= PROBLEM =
Decide whether each statement agrees with the dauricine abstract below, answering yes or no and quoting the words of the abstract that settle it: (a) after oral dosing, more dauricine left the rats through feces than through urine; (b) the peak plasma concentration after an oral dose of 150 mg*kg-1 was above 1 mg*L-1; (c) after intravenous dosing, the plasma concentration-time curve fit a one-compartment model.

= DOCUMENT TEXT =
——————

The pharmacokinetics of dauricine in rats
- VernacularTitle:蝙蝠葛碱大鼠体内药物代谢动力学研究
- Author:
Shujuan CHEN
;
Yimei YANG
;
Yiming LIU
;
Bin ZHANG
;
Xuebing PANG
;
Fandian ZENG
- Publication Type:Journal Article
- From:
Chinese Pharmacological Bulletin
2001;17(2):225-229
- CountryChina
- Language:Chinese
-
Abstract:
AIM To study the pharmacokinetic characters of dauricine(Dau) in rats after different administration ways. METHOD RP-HPLC method was used in the study. RESULT The results indicated that the plasma C-T curve conform to two-compartment open model after iv. The plasma concentration of Dau in rats after ig Dau 150 mg*kg-1 is low, less than 1 mg*L-1 of peak concentration. The absolute bioavailibility is about 16.6 %. The plasma concentration-time profile shows a double-peak phenomenon. The time taken to reach the peak is about 15 min after ig and the trough time is 3 h. The plasma concentration increased again in 4 h to form the second peak. The studies suppose a stomach-intestine recirculation of Dau is the major reason for double-peak phenomenon. Dau has a wide distribution in rat body. It lies in all tissues and organs in both adminastration ways. The tissue Dau concentration are hundreds times higher than that in plasma concurrently. Feces is the main route whereby Dau are excreted from the rats after ig 150 mg*kg-1. The excreted percentage through feces is 26.29 %, while through urine is 4.93%. The total amount is 31.22% after 48h of oral administration of Dau. The study of the mean percentage of the dose remaining in stomach, small intestine, large intestine and whole GI tract from each rat sacrificed at different times after oral administration of Dau suggest the stomach-intestine circle. CONCLUSION The bioavailibility of Dau is low. The plasma drug concentration versus time curve shows an innormal double-peak phenomenon. Dau can distribute abroadly to almost all kinds of the tissues in rats. The main excretion routes are through feces and urine. The pilot study suggests that stomach-intestine circle be the main reason for the innormal double-peak phenomenon.

——————

[Chart understanding data]

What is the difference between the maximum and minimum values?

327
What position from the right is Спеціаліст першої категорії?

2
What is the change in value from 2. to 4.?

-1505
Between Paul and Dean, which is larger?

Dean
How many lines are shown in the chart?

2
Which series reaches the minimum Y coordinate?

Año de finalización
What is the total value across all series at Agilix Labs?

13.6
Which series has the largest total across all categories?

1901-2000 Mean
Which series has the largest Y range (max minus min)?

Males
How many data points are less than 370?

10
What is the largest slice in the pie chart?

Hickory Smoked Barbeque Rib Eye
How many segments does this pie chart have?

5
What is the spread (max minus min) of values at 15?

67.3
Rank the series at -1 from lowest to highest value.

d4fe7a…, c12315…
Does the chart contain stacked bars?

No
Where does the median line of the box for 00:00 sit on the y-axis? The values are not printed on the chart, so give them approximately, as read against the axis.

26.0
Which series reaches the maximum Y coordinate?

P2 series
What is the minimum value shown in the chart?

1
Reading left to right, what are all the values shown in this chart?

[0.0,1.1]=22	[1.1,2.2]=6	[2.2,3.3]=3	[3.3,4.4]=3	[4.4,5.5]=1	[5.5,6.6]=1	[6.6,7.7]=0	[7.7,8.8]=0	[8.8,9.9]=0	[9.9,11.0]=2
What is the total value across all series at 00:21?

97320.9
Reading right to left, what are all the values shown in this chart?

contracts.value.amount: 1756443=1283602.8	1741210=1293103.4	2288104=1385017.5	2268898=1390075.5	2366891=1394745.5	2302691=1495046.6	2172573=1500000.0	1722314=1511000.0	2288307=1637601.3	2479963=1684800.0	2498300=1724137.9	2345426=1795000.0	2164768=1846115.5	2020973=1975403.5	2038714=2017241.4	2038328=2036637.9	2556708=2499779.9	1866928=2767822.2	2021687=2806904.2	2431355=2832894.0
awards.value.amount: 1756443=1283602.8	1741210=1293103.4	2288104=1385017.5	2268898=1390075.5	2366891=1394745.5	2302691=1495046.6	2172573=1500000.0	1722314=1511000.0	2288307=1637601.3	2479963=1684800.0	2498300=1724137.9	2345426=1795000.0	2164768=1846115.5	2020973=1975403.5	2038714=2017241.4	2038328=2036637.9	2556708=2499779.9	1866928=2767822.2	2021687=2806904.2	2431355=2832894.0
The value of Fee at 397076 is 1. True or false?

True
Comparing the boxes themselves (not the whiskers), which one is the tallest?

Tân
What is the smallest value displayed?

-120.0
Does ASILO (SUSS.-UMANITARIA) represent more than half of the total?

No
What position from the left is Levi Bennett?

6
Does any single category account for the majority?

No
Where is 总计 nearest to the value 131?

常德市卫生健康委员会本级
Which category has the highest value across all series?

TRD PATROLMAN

——————

= ANSWER BOX =
(a) Yes: "The excreted percentage through feces is 26.29 %, while through urine is 4.93%."
(b) No: "The plasma concentration of Dau in rats after ig Dau 150 mg*kg-1 is low, less than 1 mg*L-1 of peak concentration."
(c) No: "The results indicated that the plasma C-T curve conform to two-compartment open model after iv."